Now I’m a grown up and with my partner, I’m raising our two daughters. This task of motherhood is joy and challenge. Before having kids, my life included a lot of art making and artist run programs working with different communities to bring creative projects to the streets and communities here in Toronto.
Partly out of a desire to give my kids a taste of this and because of my need to hang on to my identity in this new role as a mom, we try to do some of these things together. Maybe they'll feel like a part of this place where we live and maybe they'll get that feeling that I had with my Oma. And maybe they'll feel courageous enough to make all kinds of marks in their lives.

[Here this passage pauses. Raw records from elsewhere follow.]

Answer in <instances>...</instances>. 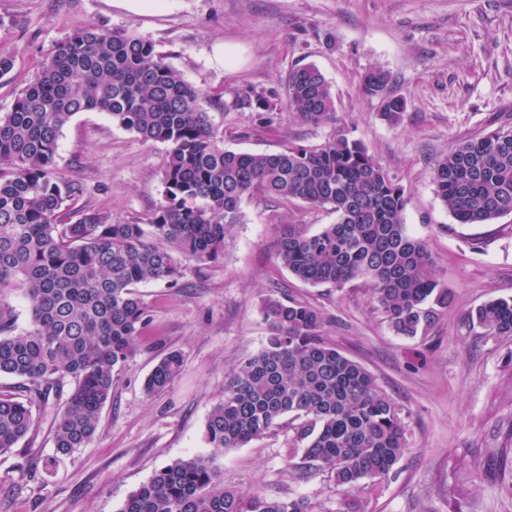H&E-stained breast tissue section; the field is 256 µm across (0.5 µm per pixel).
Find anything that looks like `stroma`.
<instances>
[{
  "mask_svg": "<svg viewBox=\"0 0 512 512\" xmlns=\"http://www.w3.org/2000/svg\"><path fill=\"white\" fill-rule=\"evenodd\" d=\"M82 27L152 40L212 99L225 148L272 153L349 131L403 188L408 231L427 243L452 298L418 336L397 335L363 281L308 284L278 258L282 223L314 233L335 214L244 197L223 259L184 262L178 287H140L150 321L114 377L95 437L55 474L27 476L18 468L27 447L54 452L44 416L31 445L0 455V512H121L164 466L209 454L205 422L224 378L265 344V306L283 297L322 313L326 341L374 375L405 422L408 448L389 476L342 488L318 469L302 479L285 471L293 442L282 427L218 458L227 484L300 498L313 512H512L501 475L512 461V336H485L463 321L485 301L512 297V214L457 223L433 180L435 159L456 143L512 126V0H0V55L13 62L0 75V114ZM303 65L330 84L335 122L311 127L288 115L284 79ZM372 68L406 100L398 123L382 120L379 98L362 89ZM257 94L274 106L270 125L241 105ZM166 149L106 113L81 112L59 137L56 177L82 188L77 206L142 224L164 199ZM171 350L183 355L180 373L147 395V375Z\"/></svg>",
  "mask_w": 512,
  "mask_h": 512,
  "instance_id": "1",
  "label": "stroma"
}]
</instances>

At the beginning, we loved the idea of making something together and then leaving it out there in the world on streets and in parks to become part of those spaces. So for a while the three of us (my 5 year old, 8 month old and me) would strike out with paper cuttings to a nearby park or bridge to decorate the trees and railings with ‘paper jewelry” that we had made. We had lots of painting and making times at home with the intention of bringing it out to the world, but my daughter got pretty uncomfortable with the idea of these things being left outside. She imagined them at night... alone... in the dark..
So we kept making, but the results stayed in our house. We haven't quite figured out how to get past that hurdle.
Life is so busy. The kids keep growing up and so do I. The challenge to live with creativity and to be open to imagination is something that often feels like one more thing to do.
But I notice for myself that when we get to it, something about time changes. It kind of disappears and we are able to stay inside minutes together more easily.